[INSTRUCTION] From the rows below, gather every line that contains the word "says" and copy each one unchanged.

[MATERIAL PROVIDED]

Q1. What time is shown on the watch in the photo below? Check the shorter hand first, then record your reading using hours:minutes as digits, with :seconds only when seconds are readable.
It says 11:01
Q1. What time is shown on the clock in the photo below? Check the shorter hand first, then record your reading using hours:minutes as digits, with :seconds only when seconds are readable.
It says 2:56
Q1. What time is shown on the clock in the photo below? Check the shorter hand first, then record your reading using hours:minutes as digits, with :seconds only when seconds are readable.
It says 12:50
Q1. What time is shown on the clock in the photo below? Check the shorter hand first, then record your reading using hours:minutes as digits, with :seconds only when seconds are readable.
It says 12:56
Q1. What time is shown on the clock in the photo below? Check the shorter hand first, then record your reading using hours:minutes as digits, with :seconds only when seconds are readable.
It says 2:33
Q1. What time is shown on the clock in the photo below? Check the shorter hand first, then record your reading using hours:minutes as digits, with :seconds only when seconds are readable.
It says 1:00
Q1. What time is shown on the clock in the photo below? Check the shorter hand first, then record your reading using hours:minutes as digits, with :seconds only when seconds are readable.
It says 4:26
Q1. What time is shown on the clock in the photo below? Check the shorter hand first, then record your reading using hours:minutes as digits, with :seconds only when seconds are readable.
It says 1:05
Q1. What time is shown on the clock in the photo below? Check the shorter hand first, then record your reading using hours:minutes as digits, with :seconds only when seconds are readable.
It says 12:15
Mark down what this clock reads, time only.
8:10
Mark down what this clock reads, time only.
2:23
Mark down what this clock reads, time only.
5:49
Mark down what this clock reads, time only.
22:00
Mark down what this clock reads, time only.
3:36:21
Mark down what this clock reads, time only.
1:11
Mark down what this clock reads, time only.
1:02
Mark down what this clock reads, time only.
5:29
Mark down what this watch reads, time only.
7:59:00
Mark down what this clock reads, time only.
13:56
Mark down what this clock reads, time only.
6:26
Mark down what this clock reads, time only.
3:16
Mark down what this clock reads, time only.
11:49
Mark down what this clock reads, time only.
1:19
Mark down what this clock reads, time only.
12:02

[TASK RESPONSE]
It says 11:01
It says 2:56
It says 12:50
It says 12:56
It says 2:33
It says 1:00
It says 4:26
It says 1:05
It says 12:15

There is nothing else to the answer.